Le rôle d’Elon Musk et des satellites Starlink dans la guerre en Ukraine, poursuit l’entrepreneur, a révélé le rôle croissant d’entreprises privées dans des conflits entre nations et donc l’importance de maîtriser au mieux l’ensemble des technologies stratégiques. ELCA travaille du reste pour le Département de la défense (DDPS) et, si Cédric Moret ne peut pas aller dans les détails de cette collaboration, il confie en être fier. Votre entreprise offre à ses clients les services d’un cloud souverain, lui fait-on remarquer, mais elle continue à être un partenaire privilégié d’Amazon et de Microsoft. Une contradiction? «Dans mon plaidoyer pour la souveraineté numérique, j’ai parfois été mal compris, répond-il. Il faut établir une typologie claire des données à protéger absolument et de celles, moins sensibles, que les géants de la tech, les hyperscalers, traiteront de manière plus efficace, économies d’échelles obligent.»

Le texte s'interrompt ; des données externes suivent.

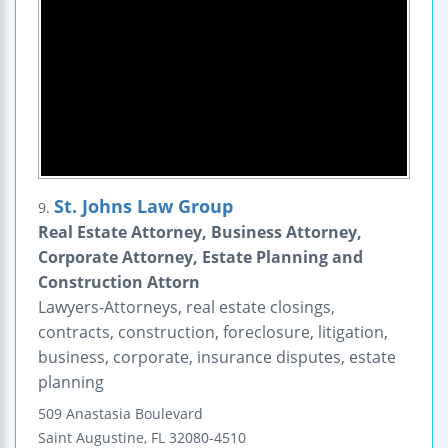
St. Johns Law Group
9.
Real Estate Attorney, Business Attorney,
Corporate Attorney, Estate Planning and
Construction Attorn
Lawyers-Attorneys, real estate closings,
contracts, construction, foreclosure, litigation,
business, corporate, insurance disputes, estate
planning
509 Anastasia Boulevard
Saint Augustine
,
FL
32080-4510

Son entourage décrit volontiers Cédric Moret comme un immense bosseur. Certains s’inquiètent même qu’il en fasse trop. Le CEO veut à la fois suivre personnellement les projets stratégiques du groupe et assurer une bonne partie des contacts directs avec les clients. Ils constituent sa première source d’information. Il ne cherche pas la croissance à tout prix, assure-t-il, mais il vise, pour chaque catégorie de services offerts par ELCA, la taille critique qui permette de garantir la meilleure qualité possible. Un travail et une disponibilité de chaque instant.

Ce qui ne l’a pas empêché d’accepter des mandats externes. Déjà membre du comité exécutif de Digitalswitzerland, administrateur de la Vaudoise Assurances, il est entré l’an passé au conseil d’administration du groupe Migros. Là encore le prolongement d’une tradition familiale: sa mère a été coopératrice et déléguée Migros. On imagine que, avec son expertise dans la grande consommation et son bagage McKinsey, Cédric Moret sera des plus utiles pour accompagner la mue du géant orange. «Ce n’est pas seulement une entreprise, c’est une institution unique et proche du cœur des Suisses», souligne-t-il. Et pour expliquer son engagement: «Ma philosophie, de manière générale, c’est que rien ne sert de s’égosiller de l’extérieur. Si vous voulez vraiment changer les choses, il faut agir de l’intérieur et se mouiller.»

Bio express

1969
Naissance à Lausanne dans une famille d’agriculteurs.

1992
Obtient sa licence à HEC Lausanne. Engagement chez Procter & Gamble un an plus tard.

1999
MBA à la Harvard Business School, à Boston.

2001
Rejoint le cabinet de conseil McKinsey.

2015
Rachète le groupe ELCA.

2020
Entre au comité directeur de Digitalswitzerland, administrateur de la Vaudoise Assurances.

2024
Nomination au conseil d’administration du groupe Migros.